Each branch of the 220VAC consists of two 110VAC lines which are 180-degrees out of phase with each other.
It is good practice to place all audio/video/computer on one of the 110VAC branches, and leave the other branch for lighting, heaters, refrigerator and everything else.
But the point is that there is only one neutral and one ground.
"when the power goes we often loose one 1/2 while the other 1/2 still has power."
There are always two circuit paths in a dwelling unless it is fed by 3 phase power, highly unlikely in a single dwelling, but your building most likely has 3 phase running to it.
So half of your dwelling looses power and the other half remains powered?

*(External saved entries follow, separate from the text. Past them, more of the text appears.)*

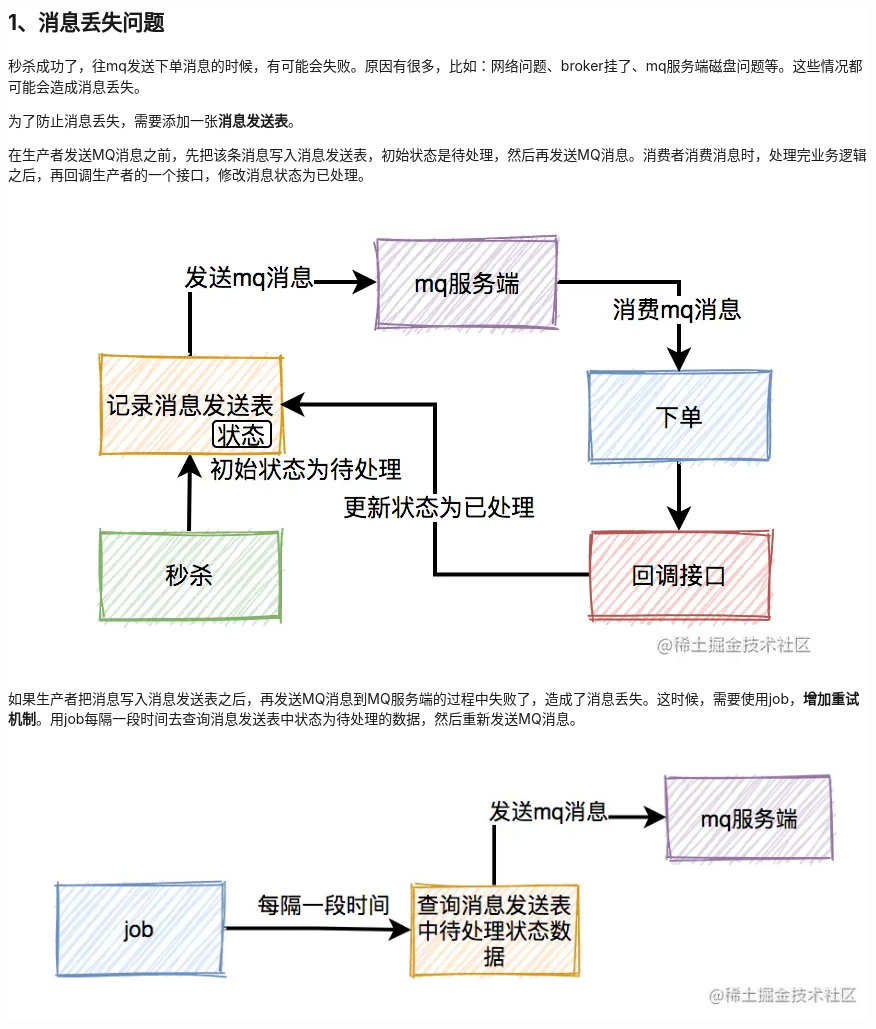 
## 1、消息丢失问题

秒杀成功了，往mq发送下单消息的时候，有可能会失败。原因有很多，比如：网络问题、broker挂了、mq服务端磁盘问题等。这些情况都可能会造成消息丢失。

为了防止消息丢失，需要添加一张**消息发送表**。

在生产者发送MQ消息之前，先把该条消息写入消息发送表，初始状态是待处理，然后再发送MQ消息。消费者消费消息时，处理完业务逻辑之后，再回调生产者的一个接口，修改消息状态为已处理。

![添加消息发送表之后的下单流程](./picture/添加消息发送表之后的下单流程.bmp)


如果生产者把消息写入消息发送表之后，再发送MQ消息到MQ服务端的过程中失败了，造成了消息丢失。这时候，需要使用job，**增加重试机制**。用job每隔一段时间去查询消息发送表中状态为待处理的数据，然后重新发送MQ消息。

![使用job重发消息到MQ服务器](./picture/使用job重发消息到MQ服务器.bmp)
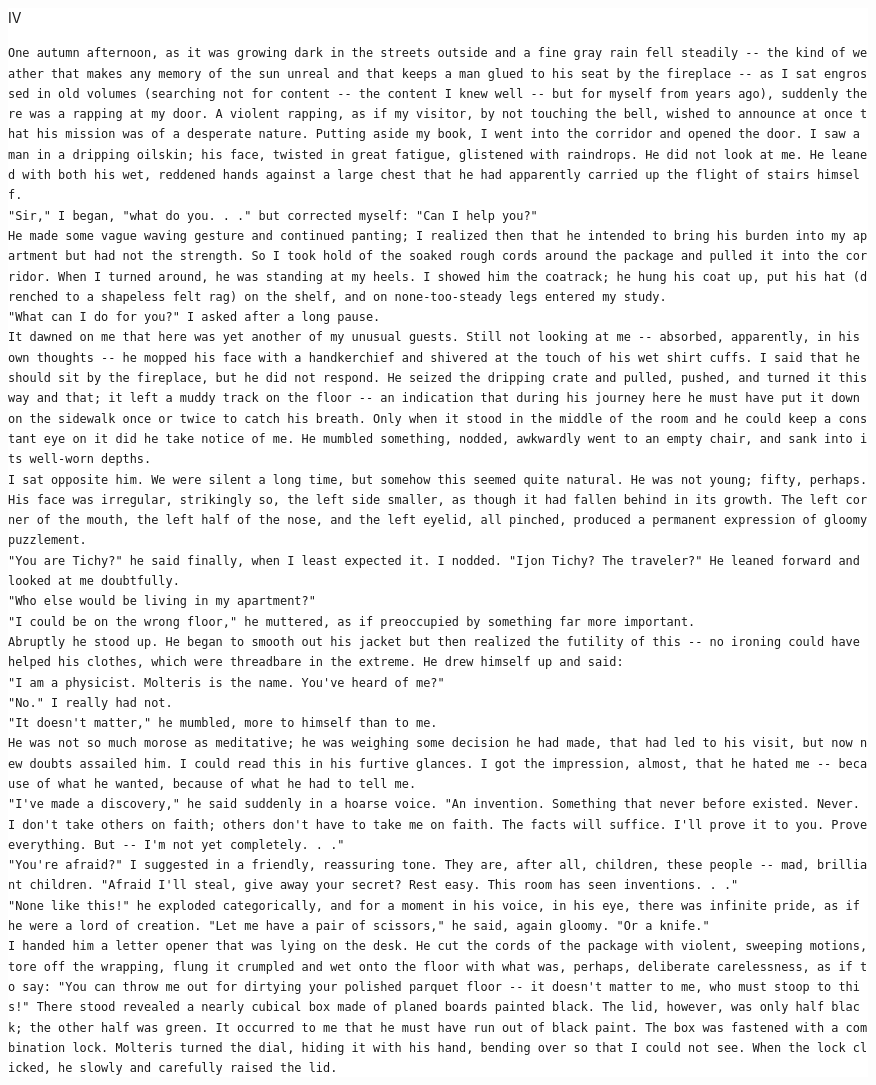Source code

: 
IV

	One autumn afternoon, as it was growing dark in the streets outside and a fine gray rain fell steadily -- the kind of weather that makes any memory of the sun unreal and that keeps a man glued to his seat by the fireplace -- as I sat engrossed in old volumes (searching not for content -- the content I knew well -- but for myself from years ago), suddenly there was a rapping at my door. A violent rapping, as if my visitor, by not touching the bell, wished to announce at once that his mission was of a desperate nature. Putting aside my book, I went into the corridor and opened the door. I saw a man in a dripping oilskin; his face, twisted in great fatigue, glistened with raindrops. He did not look at me. He leaned with both his wet, reddened hands against a large chest that he had apparently carried up the flight of stairs himself.
	"Sir," I began, "what do you. . ." but corrected myself: "Can I help you?"
	He made some vague waving gesture and continued panting; I realized then that he intended to bring his burden into my apartment but had not the strength. So I took hold of the soaked rough cords around the package and pulled it into the corridor. When I turned around, he was standing at my heels. I showed him the coatrack; he hung his coat up, put his hat (drenched to a shapeless felt rag) on the shelf, and on none-too-steady legs entered my study.
	"What can I do for you?" I asked after a long pause.
	It dawned on me that here was yet another of my unusual guests. Still not looking at me -- absorbed, apparently, in his own thoughts -- he mopped his face with a handkerchief and shivered at the touch of his wet shirt cuffs. I said that he should sit by the fireplace, but he did not respond. He seized the dripping crate and pulled, pushed, and turned it this way and that; it left a muddy track on the floor -- an indication that during his journey here he must have put it down on the sidewalk once or twice to catch his breath. Only when it stood in the middle of the room and he could keep a constant eye on it did he take notice of me. He mumbled something, nodded, awkwardly went to an empty chair, and sank into its well-worn depths.
	I sat opposite him. We were silent a long time, but somehow this seemed quite natural. He was not young; fifty, perhaps. His face was irregular, strikingly so, the left side smaller, as though it had fallen behind in its growth. The left corner of the mouth, the left half of the nose, and the left eyelid, all pinched, produced a permanent expression of gloomy puzzlement.
	"You are Tichy?" he said finally, when I least expected it. I nodded. "Ijon Tichy? The traveler?" He leaned forward and looked at me doubtfully.
	"Who else would be living in my apartment?"
	"I could be on the wrong floor," he muttered, as if preoccupied by something far more important.
	Abruptly he stood up. He began to smooth out his jacket but then realized the futility of this -- no ironing could have helped his clothes, which were threadbare in the extreme. He drew himself up and said:
	"I am a physicist. Molteris is the name. You've heard of me?"
	"No." I really had not.
	"It doesn't matter," he mumbled, more to himself than to me.
	He was not so much morose as meditative; he was weighing some decision he had made, that had led to his visit, but now new doubts assailed him. I could read this in his furtive glances. I got the impression, almost, that he hated me -- because of what he wanted, because of what he had to tell me.
	"I've made a discovery," he said suddenly in a hoarse voice. "An invention. Something that never before existed. Never. I don't take others on faith; others don't have to take me on faith. The facts will suffice. I'll prove it to you. Prove everything. But -- I'm not yet completely. . ."
	"You're afraid?" I suggested in a friendly, reassuring tone. They are, after all, children, these people -- mad, brilliant children. "Afraid I'll steal, give away your secret? Rest easy. This room has seen inventions. . ."
	"None like this!" he exploded categorically, and for a moment in his voice, in his eye, there was infinite pride, as if he were a lord of creation. "Let me have a pair of scissors," he said, again gloomy. "Or a knife."
	I handed him a letter opener that was lying on the desk. He cut the cords of the package with violent, sweeping motions, tore off the wrapping, flung it crumpled and wet onto the floor with what was, perhaps, deliberate carelessness, as if to say: "You can throw me out for dirtying your polished parquet floor -- it doesn't matter to me, who must stoop to this!" There stood revealed a nearly cubical box made of planed boards painted black. The lid, however, was only half black; the other half was green. It occurred to me that he must have run out of black paint. The box was fastened with a combination lock. Molteris turned the dial, hiding it with his hand, bending over so that I could not see. When the lock clicked, he slowly and carefully raised the lid.
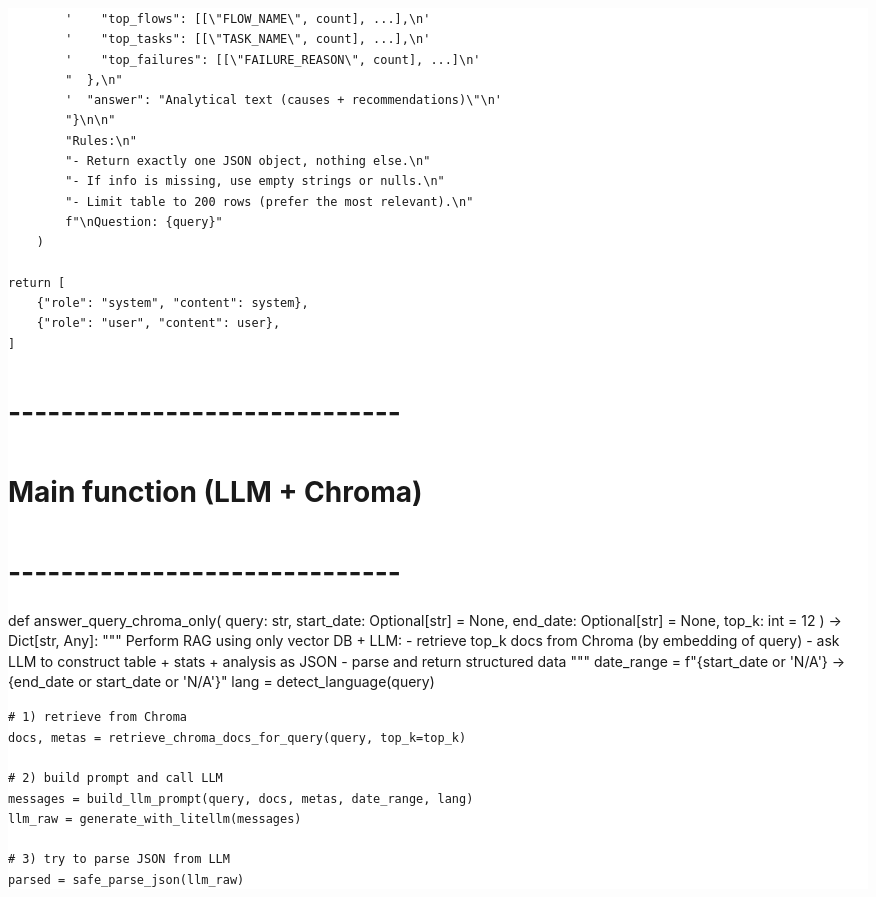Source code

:             '    "top_flows": [[\"FLOW_NAME\", count], ...],\n'
            '    "top_tasks": [[\"TASK_NAME\", count], ...],\n'
            '    "top_failures": [[\"FAILURE_REASON\", count], ...]\n'
            "  },\n"
            '  "answer": "Analytical text (causes + recommendations)\"\n'
            "}\n\n"
            "Rules:\n"
            "- Return exactly one JSON object, nothing else.\n"
            "- If info is missing, use empty strings or nulls.\n"
            "- Limit table to 200 rows (prefer the most relevant).\n"
            f"\nQuestion: {query}"
        )

    return [
        {"role": "system", "content": system},
        {"role": "user", "content": user},
    ]


# ------------------------------
# Main function (LLM + Chroma)
# ------------------------------
def answer_query_chroma_only(
    query: str,
    start_date: Optional[str] = None,
    end_date: Optional[str] = None,
    top_k: int = 12
) -> Dict[str, Any]:
    """
    Perform RAG using only vector DB + LLM:
      - retrieve top_k docs from Chroma (by embedding of query)
      - ask LLM to construct table + stats + analysis as JSON
      - parse and return structured data
    """
    date_range = f"{start_date or 'N/A'} → {end_date or start_date or 'N/A'}"
    lang = detect_language(query)

    # 1) retrieve from Chroma
    docs, metas = retrieve_chroma_docs_for_query(query, top_k=top_k)

    # 2) build prompt and call LLM
    messages = build_llm_prompt(query, docs, metas, date_range, lang)
    llm_raw = generate_with_litellm(messages)

    # 3) try to parse JSON from LLM
    parsed = safe_parse_json(llm_raw)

This is very unusual since most installations are fed by the same primary HV feed. When that HV feed goes out, everything should be going out as well, not just half.
RFB
The house next to me on one side is fed by a different power source than I am. When they lose power I usually do not.
When I lose power they usually do not.
We could have a swap deal to provide extension cords over the fence in that situation.
Maybe in a bad storm I might negotiate with them.
"The house next to me on one side is fed by a different power source than I am. When they lose power I usually do not."
Even that is unusual for two homes side by side on the same block. Understandable if the other house was across the street on another block, but right next door?
Very odd. Unless the grid just happens to split and end at the pole in the ally where you have one drop from "grid A" and your next door neighbor is on "grid B".
Just goes to show what a weird world we live in!
RFB.
I ordered a crystal from ICM to get my little CC station down to 580khz, as the old Gittings PLL board I have has stopped working. The station has been running since my original post, and some days the signal is great across town (about 2 miles), and other days its less than a mile. Today I dropped in the new crystal and updated the filter section of the LPB, but my coverage has dropped to maybe 1/4 of a mile despite running at 100% power. I am really frustrated at this point, and am going to try a different location near town to see if I can make this work. I have been tied up with other stuff over the last week (sorry RFB!), but will try some tests over the weekend and see why this thing isn't working.
Tommy J.
"I dropped in the new crystal and updated the filter section of the LPB, but my coverage has dropped to maybe 1/4 of a mile despite running at 100% power."
Placing more grounding rods will help improve that coverage. Key is to create as much of a ground contact at the grounding point as possible. Several ground rods may be necessary as that is also dependent upon the ground conductivity.
Let me know if I can be of further assistance. 🙂
RFB
Does anyone know exactly what I should ask the city to install on the powerline transformer that will allow my RF to come through on the hot side? I asked for an RF bypass capacitor, but nobody seems to know what I'm talking about.
Tommy J.
Mention "Broadband over Power Line" and they might figure it out! 😀
RFB
I'm frustrated with the carrier-current thing, to the point I pulled it all out and put it in the truck to take home, maybe even to eBay. Today I toyed around with an old EDM LED transmitter I had bought & never used. Hooked into a j-pole and set to 87.9, I am getting about a mile coverage from inside my garage. I have no way to test it and see if its 250uv at 3M (that's why I'm hiding inside the garage), but it sure sounds nice! Maybe if I get a few of these and link them together via 5ghz, I can have a legal city-wide FM station? I know I could probably do the same thing with several rangemasters on AM, at least they have the sync capability. Interestingly, the same j-pole with a 30 watt exciter gets me about 7 miles, with the antenna on the ground. I have been messing with this carrier-current stuff for weeks, I'm frustrated..
Tommy J.
AM-580 The Bull!
"I have been messing with this carrier-current stuff for weeks, I'm frustrated."
Well this is a sudden turn of events. What is causing the problem?
I would not give up so quickly when just a couple weeks ago the system was working, though not on the frequency of choice, it was working.
Give me a call and let's see what can be figured out.